# Source text
--------------------
Re: snapbuild woes

From: Petr Jelinek <petr(dot)jelinek(at)2ndquadrant(dot)com>
To: Andres Freund <andres(at)anarazel(dot)de>
Cc: PostgreSQL-development <pgsql-hackers(at)postgresql(dot)org>, Erik Rijkers <er(at)xs4all(dot)nl>, Robert Haas <robertmhaas(at)gmail(dot)com>, Craig Ringer <craig(at)2ndquadrant(dot)com>
Subject: Re: snapbuild woes
Date: 2017-04-15 03:18:49
Message-ID: 30242bc6-eca4-b7bb-670e-8d0458753a8c@2ndquadrant.com
Views: Raw Message | Whole Thread | Download mbox | Resend email
Thread:
Lists: pgsql-hackers

Hi, here is updated patch (details inline).

On 13/04/17 20:00, Petr Jelinek wrote:
> Thanks for looking at this!
>
> On 13/04/17 02:29, Andres Freund wrote:
>> Hi,
>> On 2017-03-03 01:30:11 +0100, Petr Jelinek wrote:
>>
>>> From 7d5b48c8cb80e7c867b2096c999d08feda50b197 Mon Sep 17 00:00:00 2001
>>> From: Petr Jelinek <pjmodos(at)pjmodos(dot)net>
>>> Date: Fri, 24 Feb 2017 21:39:03 +0100
>>> Subject: [PATCH 1/5] Reserve global xmin for create slot snasphot export
>>>
>>> Otherwise the VACUUM or pruning might remove tuples still needed by the
>>> exported snapshot.
--------------------
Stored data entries
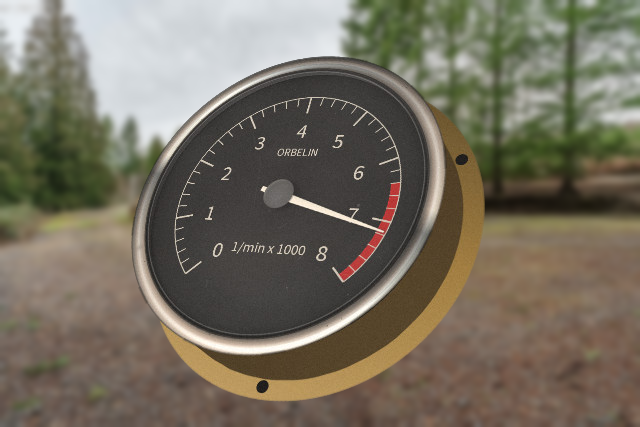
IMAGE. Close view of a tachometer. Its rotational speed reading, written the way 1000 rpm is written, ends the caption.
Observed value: 7200 rpm
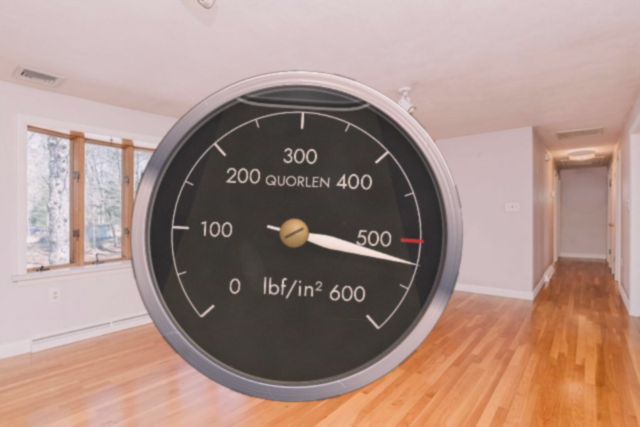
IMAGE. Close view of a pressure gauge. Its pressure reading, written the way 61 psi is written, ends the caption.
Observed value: 525 psi
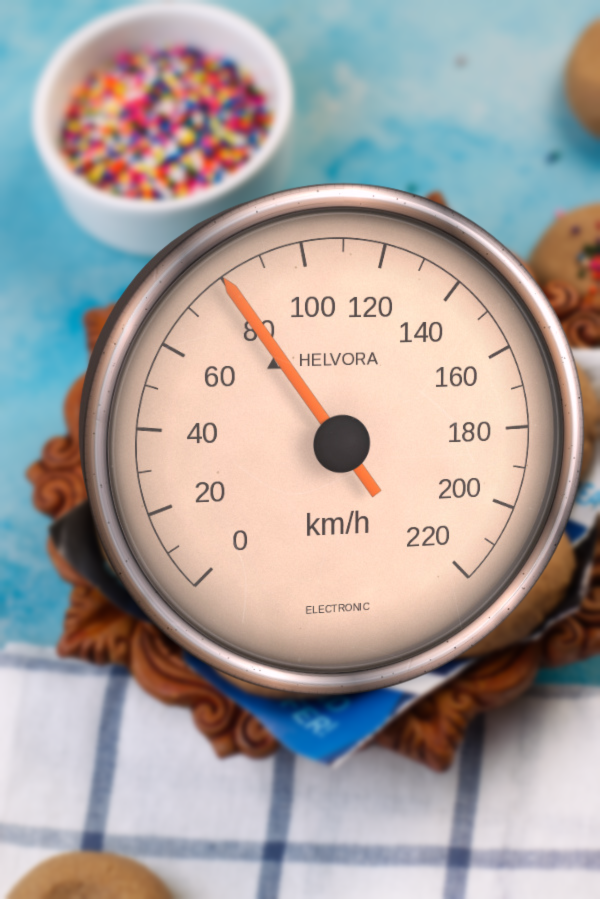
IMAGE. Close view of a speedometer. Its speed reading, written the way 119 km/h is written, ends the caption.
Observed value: 80 km/h
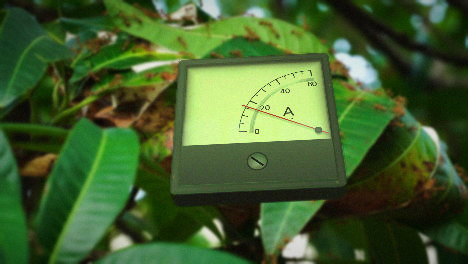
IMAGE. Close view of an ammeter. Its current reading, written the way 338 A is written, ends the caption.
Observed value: 15 A
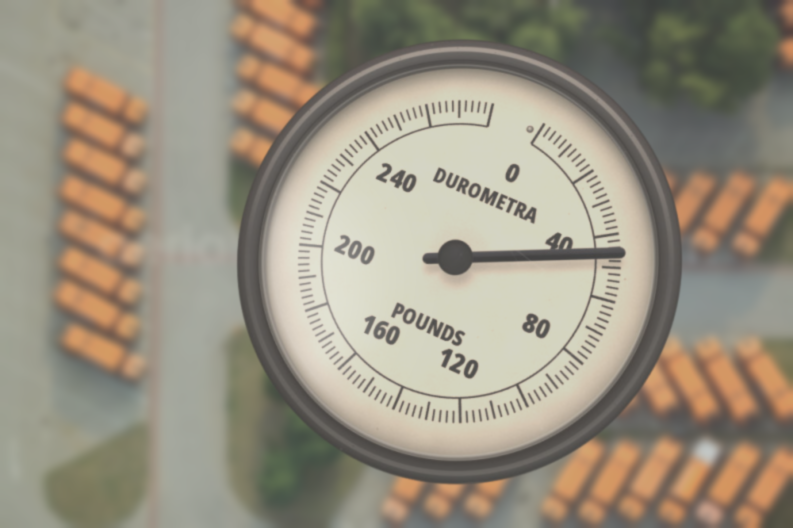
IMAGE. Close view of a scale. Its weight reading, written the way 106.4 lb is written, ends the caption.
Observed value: 46 lb
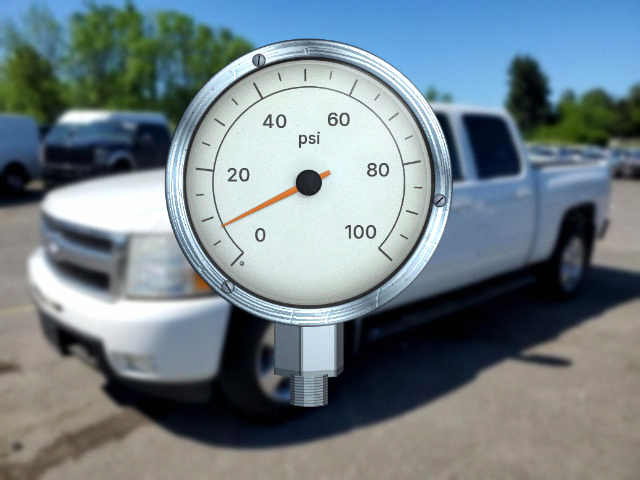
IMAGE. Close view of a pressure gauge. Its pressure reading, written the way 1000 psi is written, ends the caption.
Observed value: 7.5 psi
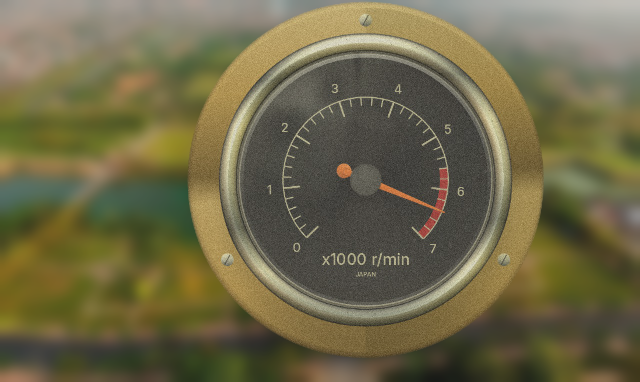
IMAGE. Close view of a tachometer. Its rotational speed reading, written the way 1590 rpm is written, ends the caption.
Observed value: 6400 rpm
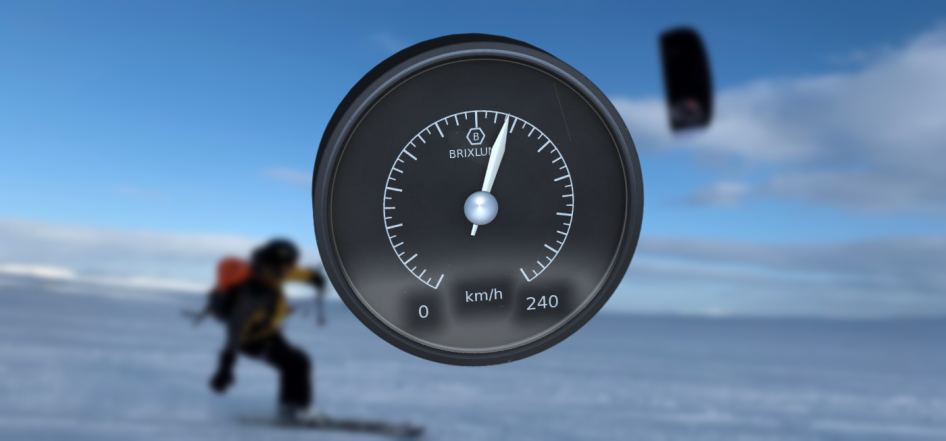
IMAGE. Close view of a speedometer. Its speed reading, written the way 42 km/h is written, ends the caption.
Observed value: 135 km/h
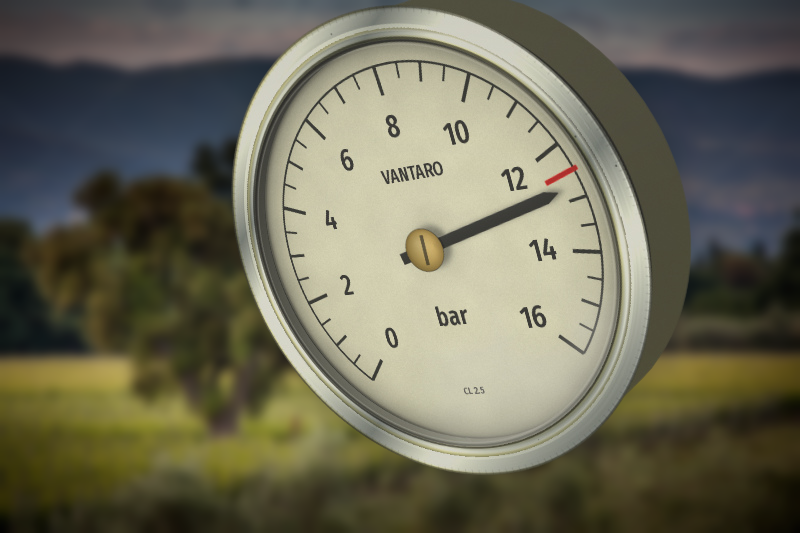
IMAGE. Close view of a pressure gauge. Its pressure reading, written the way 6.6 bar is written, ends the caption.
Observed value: 12.75 bar
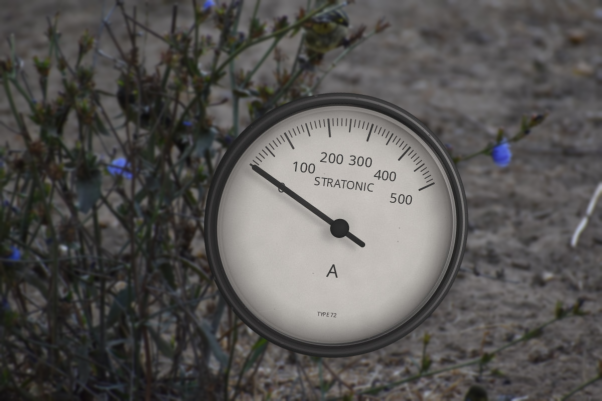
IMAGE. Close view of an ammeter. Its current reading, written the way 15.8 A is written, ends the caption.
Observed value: 0 A
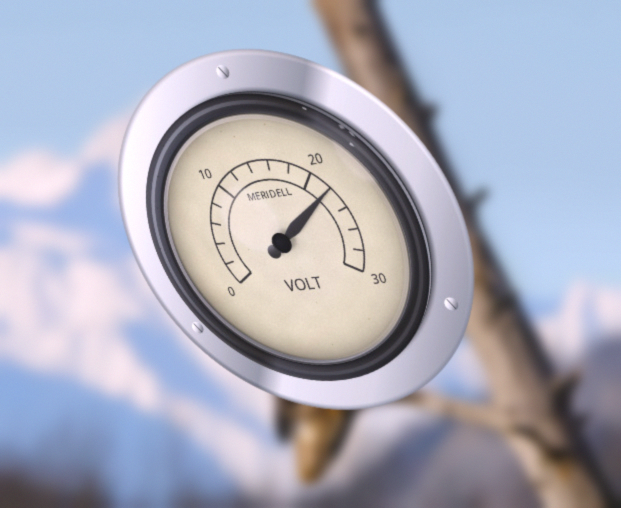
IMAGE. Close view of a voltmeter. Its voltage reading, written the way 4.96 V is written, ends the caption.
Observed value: 22 V
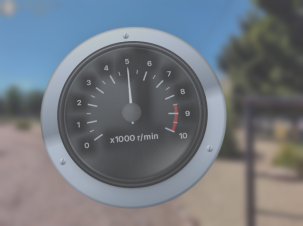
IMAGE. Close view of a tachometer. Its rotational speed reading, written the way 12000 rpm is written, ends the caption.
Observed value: 5000 rpm
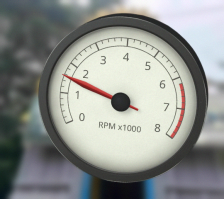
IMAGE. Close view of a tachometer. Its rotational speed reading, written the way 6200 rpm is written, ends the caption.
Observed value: 1600 rpm
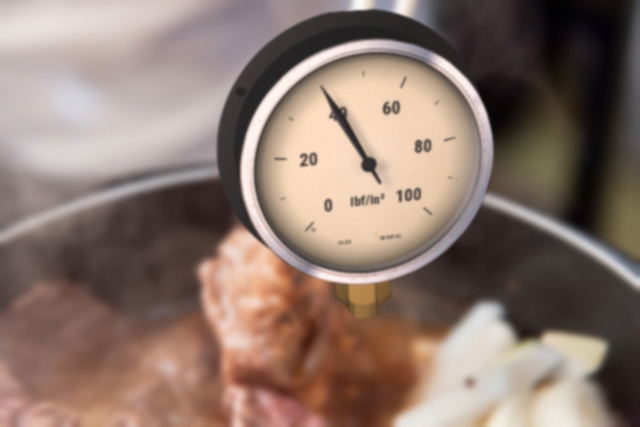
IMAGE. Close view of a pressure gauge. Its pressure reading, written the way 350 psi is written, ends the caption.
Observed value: 40 psi
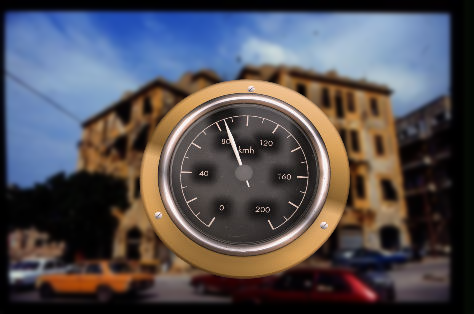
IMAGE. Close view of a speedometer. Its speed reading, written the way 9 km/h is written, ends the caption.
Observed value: 85 km/h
--------------------
# Questions on the material
1: Reproduce the portion of the records that opens with the line containing "42 km/h is written, ends the caption." and closes with the line containing "Observed value: 22 V", including both of those lines. Leave the pictures out of your answer.
2: Carry on the mailing-list message about snapbuild woes from the point where it stops.
The mailing-list message and the records have no connection to each other.

# Answers for the exercise
1:
IMAGE. Close view of a speedometer. Its speed reading, written the way 42 km/h is written, ends the caption.
Observed value: 135 km/h
IMAGE. Close view of a pressure gauge. Its pressure reading, written the way 6.6 bar is written, ends the caption.
Observed value: 12.75 bar
IMAGE. Close view of an ammeter. Its current reading, written the way 15.8 A is written, ends the caption.
Observed value: 0 A
IMAGE. Close view of a voltmeter. Its voltage reading, written the way 4.96 V is written, ends the caption.
Observed value: 22 V

2:
>>> ---
>>> src/backend/replication/logical/logical.c | 21 ++++++++++++++++++++-
>>> 1 file changed, 20 insertions(+), 1 deletion(-)
>>>
>>> diff --git a/src/backend/replication/logical/logical.c b/src/backend/replication/logical/logical.c
>>> index 5529ac8..57c392c 100644
>>> --- a/src/backend/replication/logical/logical.c
>>> +++ b/src/backend/replication/logical/logical.c
>>> @@ -267,12 +267,18 @@ CreateInitDecodingContext(char *plugin,
>>> * the slot machinery about the new limit. Once that's done the
>>> * ProcArrayLock can be released as the slot machinery now is
>>> * protecting against vacuum.
>>> + *
>>> + * Note that we only store the global xmin temporarily in the in-memory
>>> + * state so that the initial snapshot can be exported. After initial
>>> + * snapshot is done global xmin should be reset and not tracked anymore
>>> + * so we are fine with losing the global xmin after crash.
>>> * ----
>>> */
>>> LWLockAcquire(ProcArrayLock, LW_EXCLUSIVE);
>>>
>>> slot->effective_catalog_xmin = GetOldestSafeDecodingTransactionId();
>>> slot->data.catalog_xmin = slot->effective_catalog_xmin;
>>> + slot->effective_xmin = slot->effective_catalog_xmin;
>>
>>
>>> void
>>> FreeDecodingContext(LogicalDecodingContext *ctx)
>>> {
>>> + ReplicationSlot *slot = MyReplicationSlot;
>>> +
>>> if (ctx->callbacks.shutdown_cb != NULL)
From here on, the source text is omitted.